▶ Selected excerpt
* * * * *

# Query Search Index

This notebook contains the code to pull down the data from the search index. This is particularly useful for building and monitoring custom skills. 

Please set the api_key and url here. It should not be checked into source control.

In [None]:
# Copyright (c) Microsoft Corporation. All rights reserved.
# Licensed under the MIT License.

api_key = ''

In [None]:
import requests
import pandas as pd

## 1.0 Define function to pull data down from search index
#### query_search_index() takes in three parameters:

 1. **url**: The url should be in the format of "https://{search-service-name}.search.windows.net/indexes/{index-name}/docs?".
 2. **api_key**: API key can be found in the Azure Portal. 
 3. **all_rows**: Optional. The default value is False. If False, the function will return the first 50 records. If True, all rows will be returned. Depending on the size of our index this can be time consuming.
 
Additional customization can be done: for more information please see the Azure Search Rest API Documentation at https://docs.microsoft.com/en-us/rest/api/searchservice/search-documents

In [None]:
def query_search_index(url, api_key, all_rows=False):
    headers = {'api-key': api_key,
               'Content-Type': 'application/json'}
    params = {'api-version': '2017-11-11',
              'search': '*'}
    r = requests.get(url, params = params, headers = headers)

    docs = pd.DataFrame(r.json()['value'])

    #Strip whitespace from the column names
    docs.columns = docs.columns.str.strip()
    print(r)
    
    if not all_rows:
        return docs
    else:
        docs_list = [docs]
        while '@odata.nextLink' in r.json():
            r = requests.get(r.json()['@odata.nextLink'], headers = headers)

* * * * *

▶ Information supplied
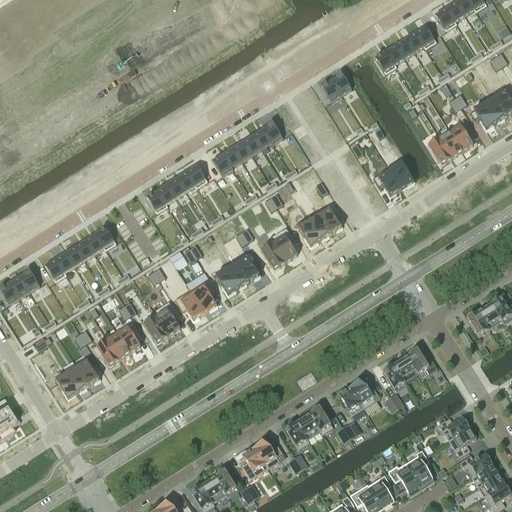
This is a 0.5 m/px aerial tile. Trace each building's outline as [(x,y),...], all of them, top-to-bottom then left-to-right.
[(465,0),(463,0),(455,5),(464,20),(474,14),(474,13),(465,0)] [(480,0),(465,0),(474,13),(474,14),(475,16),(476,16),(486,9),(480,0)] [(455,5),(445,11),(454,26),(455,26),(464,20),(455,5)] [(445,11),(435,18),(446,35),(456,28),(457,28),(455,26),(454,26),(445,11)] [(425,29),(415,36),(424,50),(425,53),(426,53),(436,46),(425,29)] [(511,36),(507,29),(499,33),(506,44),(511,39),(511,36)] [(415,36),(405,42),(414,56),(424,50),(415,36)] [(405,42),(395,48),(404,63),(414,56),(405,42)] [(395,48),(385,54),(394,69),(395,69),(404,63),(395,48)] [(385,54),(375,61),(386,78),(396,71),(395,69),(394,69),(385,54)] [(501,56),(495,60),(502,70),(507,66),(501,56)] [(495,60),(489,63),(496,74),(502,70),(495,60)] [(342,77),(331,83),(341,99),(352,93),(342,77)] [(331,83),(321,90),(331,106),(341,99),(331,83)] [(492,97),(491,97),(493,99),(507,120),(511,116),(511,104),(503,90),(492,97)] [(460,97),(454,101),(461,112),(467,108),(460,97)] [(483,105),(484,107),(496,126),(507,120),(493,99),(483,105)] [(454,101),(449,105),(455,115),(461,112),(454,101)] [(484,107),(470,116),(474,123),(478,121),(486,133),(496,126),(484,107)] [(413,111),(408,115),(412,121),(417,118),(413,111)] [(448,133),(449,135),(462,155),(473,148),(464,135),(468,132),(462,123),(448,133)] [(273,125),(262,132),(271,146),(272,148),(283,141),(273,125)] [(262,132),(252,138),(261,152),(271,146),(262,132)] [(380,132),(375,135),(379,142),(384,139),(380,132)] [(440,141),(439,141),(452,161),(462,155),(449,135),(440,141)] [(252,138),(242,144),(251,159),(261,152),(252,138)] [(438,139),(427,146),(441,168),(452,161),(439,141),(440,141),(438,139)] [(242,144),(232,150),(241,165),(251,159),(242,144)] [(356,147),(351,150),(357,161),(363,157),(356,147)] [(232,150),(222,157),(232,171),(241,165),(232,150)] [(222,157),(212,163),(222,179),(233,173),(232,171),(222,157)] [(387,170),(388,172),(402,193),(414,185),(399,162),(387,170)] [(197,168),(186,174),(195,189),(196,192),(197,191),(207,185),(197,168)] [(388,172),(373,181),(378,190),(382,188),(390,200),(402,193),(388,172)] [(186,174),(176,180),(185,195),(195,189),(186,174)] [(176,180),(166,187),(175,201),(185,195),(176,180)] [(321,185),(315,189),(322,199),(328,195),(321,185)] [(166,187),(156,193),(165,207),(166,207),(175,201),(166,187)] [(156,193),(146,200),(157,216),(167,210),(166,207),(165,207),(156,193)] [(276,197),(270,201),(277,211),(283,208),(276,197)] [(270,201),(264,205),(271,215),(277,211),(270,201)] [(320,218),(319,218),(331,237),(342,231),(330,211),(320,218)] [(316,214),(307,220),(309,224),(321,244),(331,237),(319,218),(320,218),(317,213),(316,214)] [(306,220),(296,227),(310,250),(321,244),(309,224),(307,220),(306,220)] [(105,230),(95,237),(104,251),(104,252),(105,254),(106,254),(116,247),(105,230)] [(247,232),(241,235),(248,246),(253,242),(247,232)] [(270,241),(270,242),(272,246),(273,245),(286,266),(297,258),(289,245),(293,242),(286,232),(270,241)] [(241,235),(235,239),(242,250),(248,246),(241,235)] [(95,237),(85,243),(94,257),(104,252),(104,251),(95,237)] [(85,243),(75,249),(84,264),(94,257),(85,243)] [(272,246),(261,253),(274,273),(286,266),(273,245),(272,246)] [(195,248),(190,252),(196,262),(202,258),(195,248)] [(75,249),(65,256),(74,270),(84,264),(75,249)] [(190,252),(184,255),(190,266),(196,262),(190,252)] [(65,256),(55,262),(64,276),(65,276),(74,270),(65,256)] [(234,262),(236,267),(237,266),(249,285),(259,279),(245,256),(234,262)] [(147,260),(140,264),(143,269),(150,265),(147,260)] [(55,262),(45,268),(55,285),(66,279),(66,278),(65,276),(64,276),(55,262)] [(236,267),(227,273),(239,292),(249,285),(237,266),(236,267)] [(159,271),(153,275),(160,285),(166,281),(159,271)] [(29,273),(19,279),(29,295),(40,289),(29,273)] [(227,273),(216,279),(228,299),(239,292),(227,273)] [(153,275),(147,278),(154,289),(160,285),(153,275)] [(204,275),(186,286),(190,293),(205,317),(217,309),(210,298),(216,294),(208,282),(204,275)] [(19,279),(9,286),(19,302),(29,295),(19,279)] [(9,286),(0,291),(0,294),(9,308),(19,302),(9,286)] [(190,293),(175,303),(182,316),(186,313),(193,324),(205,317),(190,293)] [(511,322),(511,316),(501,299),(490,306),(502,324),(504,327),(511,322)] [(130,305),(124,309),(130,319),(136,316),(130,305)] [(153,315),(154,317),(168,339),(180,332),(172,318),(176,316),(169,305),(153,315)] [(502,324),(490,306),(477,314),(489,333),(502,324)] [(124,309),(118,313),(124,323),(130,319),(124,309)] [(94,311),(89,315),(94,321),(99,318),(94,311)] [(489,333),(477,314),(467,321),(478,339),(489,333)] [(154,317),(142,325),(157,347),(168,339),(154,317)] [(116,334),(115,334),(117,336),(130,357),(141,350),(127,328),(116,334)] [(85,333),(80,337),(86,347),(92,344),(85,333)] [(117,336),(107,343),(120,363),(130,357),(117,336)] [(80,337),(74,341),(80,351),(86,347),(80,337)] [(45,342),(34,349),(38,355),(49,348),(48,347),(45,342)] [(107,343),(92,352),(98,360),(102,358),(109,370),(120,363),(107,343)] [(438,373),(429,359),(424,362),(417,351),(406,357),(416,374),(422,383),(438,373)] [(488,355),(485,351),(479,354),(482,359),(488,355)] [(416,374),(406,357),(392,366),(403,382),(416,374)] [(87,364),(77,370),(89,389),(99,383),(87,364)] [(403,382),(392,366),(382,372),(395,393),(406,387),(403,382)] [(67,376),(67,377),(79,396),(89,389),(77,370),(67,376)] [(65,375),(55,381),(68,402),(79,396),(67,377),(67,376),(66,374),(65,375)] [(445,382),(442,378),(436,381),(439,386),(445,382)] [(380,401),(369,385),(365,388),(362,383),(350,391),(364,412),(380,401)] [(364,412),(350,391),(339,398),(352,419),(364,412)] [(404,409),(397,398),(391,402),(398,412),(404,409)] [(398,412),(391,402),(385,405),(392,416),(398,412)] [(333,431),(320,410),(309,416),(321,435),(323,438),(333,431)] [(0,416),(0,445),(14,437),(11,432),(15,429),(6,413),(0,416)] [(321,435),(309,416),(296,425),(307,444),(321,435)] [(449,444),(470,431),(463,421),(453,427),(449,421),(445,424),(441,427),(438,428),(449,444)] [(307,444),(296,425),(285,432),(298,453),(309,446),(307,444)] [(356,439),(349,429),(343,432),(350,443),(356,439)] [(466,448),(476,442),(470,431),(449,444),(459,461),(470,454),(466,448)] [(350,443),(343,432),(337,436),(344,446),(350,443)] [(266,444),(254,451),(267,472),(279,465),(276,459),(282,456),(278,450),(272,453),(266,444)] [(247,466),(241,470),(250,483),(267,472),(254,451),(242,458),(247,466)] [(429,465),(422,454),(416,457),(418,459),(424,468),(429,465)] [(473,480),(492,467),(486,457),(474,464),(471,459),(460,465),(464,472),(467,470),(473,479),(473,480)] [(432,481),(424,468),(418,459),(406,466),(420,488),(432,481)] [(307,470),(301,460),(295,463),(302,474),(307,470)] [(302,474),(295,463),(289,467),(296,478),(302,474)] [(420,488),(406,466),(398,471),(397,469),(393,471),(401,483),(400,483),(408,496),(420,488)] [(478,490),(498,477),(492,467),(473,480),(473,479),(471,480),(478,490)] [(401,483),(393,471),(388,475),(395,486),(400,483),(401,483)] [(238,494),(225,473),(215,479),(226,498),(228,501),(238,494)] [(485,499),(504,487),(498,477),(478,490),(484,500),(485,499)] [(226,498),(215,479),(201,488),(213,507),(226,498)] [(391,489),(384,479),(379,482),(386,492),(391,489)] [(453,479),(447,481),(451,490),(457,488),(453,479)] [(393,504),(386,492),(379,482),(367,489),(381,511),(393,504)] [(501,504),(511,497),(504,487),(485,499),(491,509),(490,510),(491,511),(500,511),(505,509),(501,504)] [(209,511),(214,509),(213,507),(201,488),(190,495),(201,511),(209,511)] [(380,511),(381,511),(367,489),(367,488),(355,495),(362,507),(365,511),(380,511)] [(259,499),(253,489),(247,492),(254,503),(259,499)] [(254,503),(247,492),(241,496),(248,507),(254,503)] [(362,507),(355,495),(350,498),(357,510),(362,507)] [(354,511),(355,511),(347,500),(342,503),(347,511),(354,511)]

* * * * *

▶ What you should do
Rewrite the part of the search index notebook that begins at the words "Please set the" and stops after "the MIT License.", changing "source control" to "version control". These data have nothing to do with the search index notebook.

▶ Completed task
Please set the api_key and url here. It should not be checked into version control.

In [None]:
# Copyright (c) Microsoft Corporation. All rights reserved.
# Licensed under the MIT License.